Laurenzus juga menyindir para bupati dan wali kota yang disebutnya menutup mata terhadap tambang ilegal yang meresahkan masyarakat lokal. Padahal, kata dia, warga rutin menyuarakan penolakan mereka atas tambang tak resmi.
"Seharusnya semua masalah tidak harus dibawa ke provinsi. Pemda seperti tidak mau tahu. Pembiaran memang terjadi dari dulu, rakyat dianggap duri," kata Laurenzus.
Di sisi lain, Laurenzus juga mengakui badan legislatif daerah turut melanggengkan praktik haram terhadap sumber daya emas di Papua.
Kasus Korowai, misalnya, disebut Laurenzus telah dibahas DPRD Papua sejak awal 2018 tapi hingga kini urung dibahas secara serius.
"Masing-masing anggota dewan punya urusan, apalagi ini tahun politik. Partai mendukung calon kepala daerah tertentu, mereka ikut sibuk memenangkan kandidat."
"Tugas utama demi kemanusiaan Korowai dilupakan demi misi partai," ucapnya.
'Tidak seperti nyolong ayam'
Hingga pekan lalu kepolisian mengklaim telah memeriksa tiga saksi terkait pendulangan emas di Korowai.
Juru bicara Polda Papua, Kombes Ahmad Mustofa Kamal, menyebut pihaknya masih meneliti perizinan tambang tersebut.

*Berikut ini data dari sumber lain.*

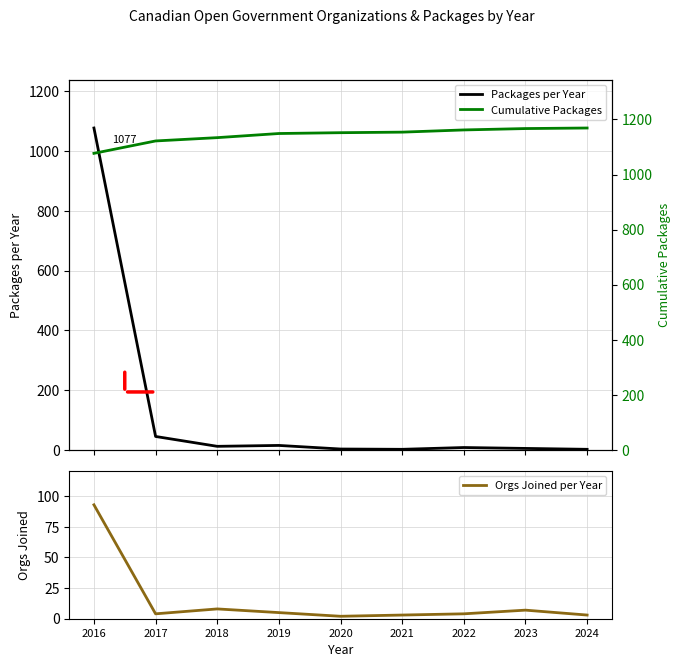

How many times do Orgs Joined per Year and Packages per Year cross each other?

3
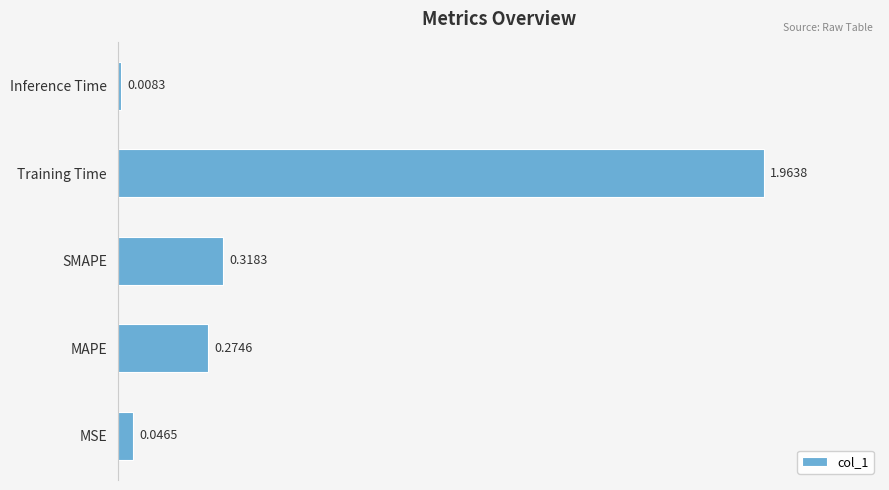

What is the change in value from SMAPE to Training Time?

+1.6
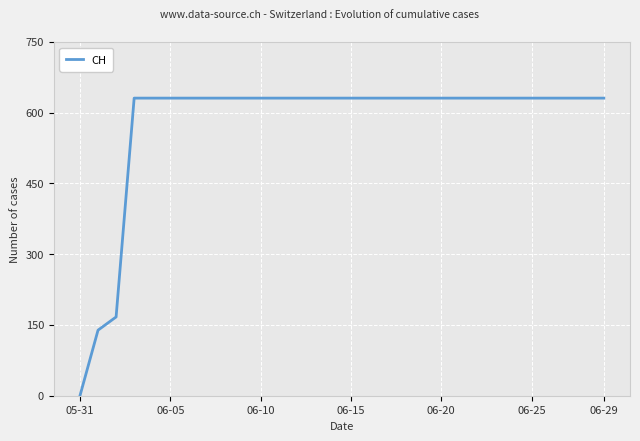

What is the greatest value displayed?

631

"Kami menunggu data-data dari lapangan. Kasus seperti ini tidak seperti nyolong ayam, harus ada pendalaman," ujarnya.
Kepolisian belum dapat memastikan keterlibatan oknum lembaga tertentu yang dituduhkan beberapa kelompok masyarakat lokal. Begitu pula keterkaitan tambang ilegal Korowai dengan pendulangan emas tak berizin di Nabire.
"Nanti kami akan urutkan satu persatu, siapa pihak-pihak di sana, kalau ada perizinan, bagaimana keluarnya. Saat ini belum bisa dikonfirmasi karena masih tahap awal," tandas Ahmad.